TEXT BLOCK:
■ ■ ■ ■ ■
# Ferry to Cyprus from anywhere on the Med



## ShineAndFinch (Jun 22, 2009)

Hi all

We are going travelling next year, and wish to end up in Cyprus to overwinter with my better halfs sister in Paphos. We haven't been able to find a ferry from mainland Greece so we thought we'd put the question out: Where in Europe can we catch a ferry that will take an 1991 Elddis Autoquest 320 to Cyprus?

We have heard tell that there is a ferry from Turkey and we are more than willing to go that far to get a boat. However we don't know from which port.

Any assistance appreciated.


----------



## locrep (Dec 5, 2011)

I think the ferry to North Cyprus departs from Mersin in Turkey.

Dave.


----------



## peejay (May 10, 2005)

Hi,

There are no ferries from Greece to Cyprus anymore. The only way is via Southern Turkey into FRNC. Ferries run from Tasucu to Girne.

For more info see..
■ ■ ■ ■ ■
THINGS TO DO:
• a. Please say whether each statement below agrees with the ferry thread above, answering yes or no and quoting the words from the thread that decide it. (i) The first poster planned to spend the winter in Paphos. (ii) The first poster had found a ferry from mainland Greece. (iii) One reply says ferries run from Tasucu to Girne.
• b. Carry on the ferry thread above from the point where it stops.

DATA PROVIDED:
■ ■ ■ ■ ■
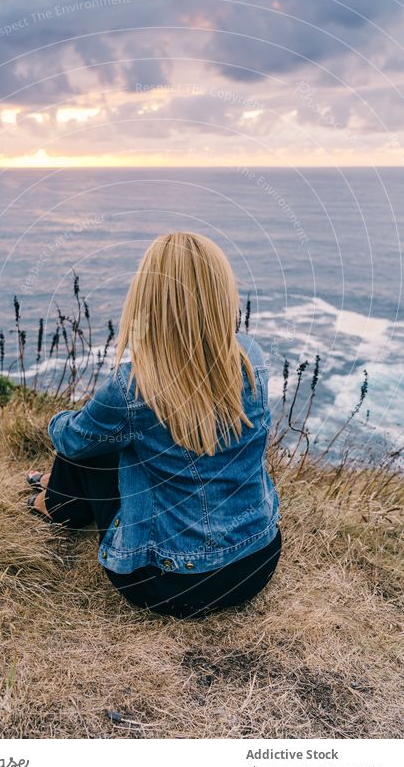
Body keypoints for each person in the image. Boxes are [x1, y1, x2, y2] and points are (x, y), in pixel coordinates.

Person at [26, 231, 281, 618]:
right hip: (258, 560)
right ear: (222, 294)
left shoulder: (133, 387)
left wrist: (61, 418)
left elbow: (73, 442)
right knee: (123, 434)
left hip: (171, 583)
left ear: (149, 299)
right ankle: (57, 491)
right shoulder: (251, 357)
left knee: (94, 440)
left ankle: (58, 503)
■ ■ ■ ■ ■
ANSWERS BELOW:
• a.
(i) Yes: "overwinter with my better halfs sister in Paphos"
(ii) No: "We haven't been able to find a ferry from mainland Greece"
(iii) Yes: "Ferries run from Tasucu to Girne."

• b.
http://www.turkeytravelplanner.com/trans/Ship/cyprus_ferries.html

You can also cut out some of the driving to Turkey by taking a ferry from Piraeus (Near Athens) to Chios and a short hop across from Chios to Cesme but it ain't cheap.

Pete


----------



## kenthepub (Nov 6, 2010)

Hi you could look at going to Cyprus on a a freight ferry cruisecyprus.com have some options not cheap though and quite long transit times but interesting. Ken.


----------



## ShineAndFinch (Jun 22, 2009)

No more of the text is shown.